> **Your goal**: Reproduce the records that follow without alteration, apart from removing the pictures.
Records Start Marker
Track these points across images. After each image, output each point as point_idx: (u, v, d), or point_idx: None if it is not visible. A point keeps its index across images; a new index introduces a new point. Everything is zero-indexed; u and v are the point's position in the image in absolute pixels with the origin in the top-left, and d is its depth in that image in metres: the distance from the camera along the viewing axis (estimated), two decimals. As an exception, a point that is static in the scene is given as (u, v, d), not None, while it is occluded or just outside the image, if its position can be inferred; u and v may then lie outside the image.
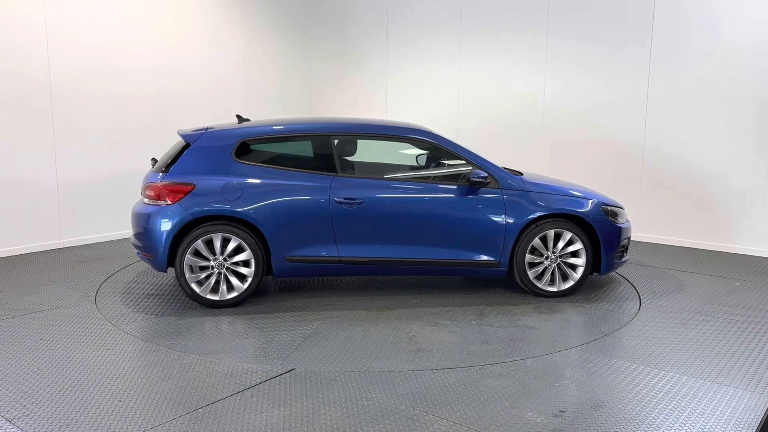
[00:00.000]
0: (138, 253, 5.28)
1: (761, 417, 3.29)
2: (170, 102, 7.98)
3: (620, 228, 5.39)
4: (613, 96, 7.50)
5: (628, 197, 7.52)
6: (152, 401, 3.47)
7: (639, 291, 5.53)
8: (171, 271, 5.64)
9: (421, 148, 5.54)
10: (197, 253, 4.94)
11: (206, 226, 4.93)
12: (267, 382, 3.70)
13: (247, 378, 3.76)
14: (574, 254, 5.31)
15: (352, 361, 4.05)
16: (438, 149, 5.35)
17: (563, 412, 3.35)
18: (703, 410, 3.37)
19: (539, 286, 5.30)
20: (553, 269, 5.31)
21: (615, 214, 5.43)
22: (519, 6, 8.06)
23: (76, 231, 7.25)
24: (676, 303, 5.20)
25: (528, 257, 5.24)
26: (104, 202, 7.44)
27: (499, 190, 5.20)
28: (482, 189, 5.19)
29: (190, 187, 4.94)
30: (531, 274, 5.26)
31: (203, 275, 4.98)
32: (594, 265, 5.38)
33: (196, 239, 4.91)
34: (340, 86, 9.89)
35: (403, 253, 5.18)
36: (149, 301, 5.24)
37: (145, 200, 5.11)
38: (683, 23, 6.94)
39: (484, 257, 5.22)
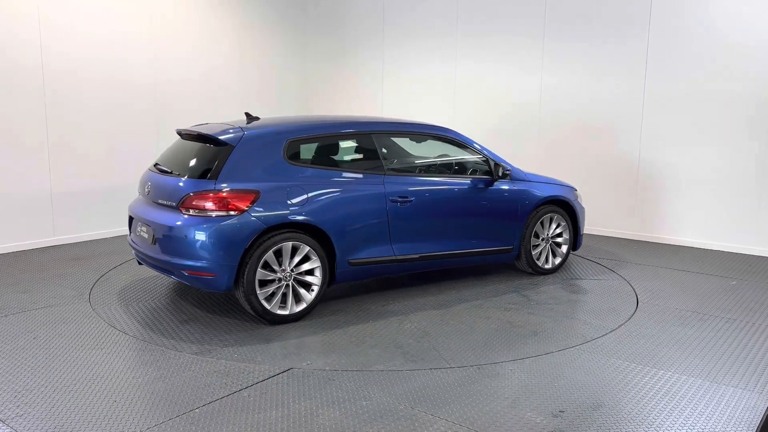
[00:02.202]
0: (174, 275, 4.63)
1: (761, 417, 3.29)
2: (164, 99, 7.91)
3: (584, 209, 6.22)
4: (610, 97, 7.47)
5: (624, 196, 7.51)
6: (148, 401, 3.43)
7: (636, 290, 5.52)
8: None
9: (443, 145, 5.84)
10: (265, 266, 4.49)
11: (275, 235, 4.49)
12: (264, 382, 3.67)
13: (244, 378, 3.72)
14: (559, 235, 5.98)
15: (499, 351, 4.14)
16: (460, 145, 5.62)
17: (563, 412, 3.34)
18: (702, 410, 3.36)
19: (540, 264, 5.88)
20: (547, 249, 5.94)
21: (579, 197, 6.20)
22: (515, 8, 8.03)
23: (69, 228, 7.18)
24: (674, 302, 5.19)
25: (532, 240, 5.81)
26: (98, 199, 7.36)
27: (511, 182, 5.67)
28: (501, 181, 5.60)
29: (255, 194, 4.47)
30: (534, 255, 5.82)
31: (270, 290, 4.51)
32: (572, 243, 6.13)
33: (266, 251, 4.44)
34: (336, 85, 9.84)
35: (447, 246, 5.38)
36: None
Records End Marker
> **Your response**:
Track these points across images. After each image, output each point as point_idx: (u, v, d), or point_idx: None if it is not visible. A point keeps its index across images; a new index introduces a new point. Everything is zero-indexed; u and v are the point's position in the image in absolute pixels with the origin in the top-left, and d is its depth in that image in metres: the distance from the camera along the viewing axis (estimated), two decimals. As an exception, a point that is static in the scene is given as (u, v, d), not None, while it is occluded or just outside the image, if its position can be inferred; u and v may then lie outside the image.
[00:00.000]
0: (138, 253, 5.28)
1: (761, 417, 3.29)
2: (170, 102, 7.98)
3: (620, 228, 5.39)
4: (613, 96, 7.50)
5: (628, 197, 7.52)
6: (152, 401, 3.47)
7: (639, 291, 5.53)
8: (171, 271, 5.64)
9: (421, 148, 5.54)
10: (197, 253, 4.94)
11: (206, 226, 4.93)
12: (267, 382, 3.70)
13: (247, 378, 3.76)
14: (574, 254, 5.31)
15: (352, 361, 4.05)
16: (438, 149, 5.35)
17: (563, 412, 3.35)
18: (703, 410, 3.37)
19: (539, 286, 5.30)
20: (553, 269, 5.31)
21: (615, 214, 5.43)
22: (519, 6, 8.06)
23: (76, 231, 7.25)
24: (676, 303, 5.20)
25: (528, 257, 5.24)
26: (104, 202, 7.44)
27: (499, 190, 5.20)
28: (482, 189, 5.19)
29: (190, 187, 4.94)
30: (531, 274, 5.26)
31: (203, 275, 4.98)
32: (594, 265, 5.38)
33: (196, 239, 4.91)
34: (340, 86, 9.89)
35: (403, 253, 5.18)
36: (149, 301, 5.24)
37: (145, 200, 5.11)
38: (683, 23, 6.94)
39: (484, 257, 5.22)
[00:02.202]
0: (174, 275, 4.63)
1: (761, 417, 3.29)
2: (164, 99, 7.91)
3: (584, 209, 6.22)
4: (610, 97, 7.47)
5: (624, 196, 7.51)
6: (148, 401, 3.43)
7: (636, 290, 5.52)
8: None
9: (443, 145, 5.84)
10: (265, 266, 4.49)
11: (275, 235, 4.49)
12: (264, 382, 3.67)
13: (244, 378, 3.72)
14: (559, 235, 5.98)
15: (499, 351, 4.14)
16: (460, 145, 5.62)
17: (563, 412, 3.34)
18: (702, 410, 3.36)
19: (540, 264, 5.88)
20: (547, 249, 5.94)
21: (579, 197, 6.20)
22: (515, 8, 8.03)
23: (69, 228, 7.18)
24: (674, 302, 5.19)
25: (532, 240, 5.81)
26: (98, 199, 7.36)
27: (511, 182, 5.67)
28: (501, 181, 5.60)
29: (255, 194, 4.47)
30: (534, 255, 5.82)
31: (270, 290, 4.51)
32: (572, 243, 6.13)
33: (266, 251, 4.44)
34: (336, 85, 9.84)
35: (447, 246, 5.38)
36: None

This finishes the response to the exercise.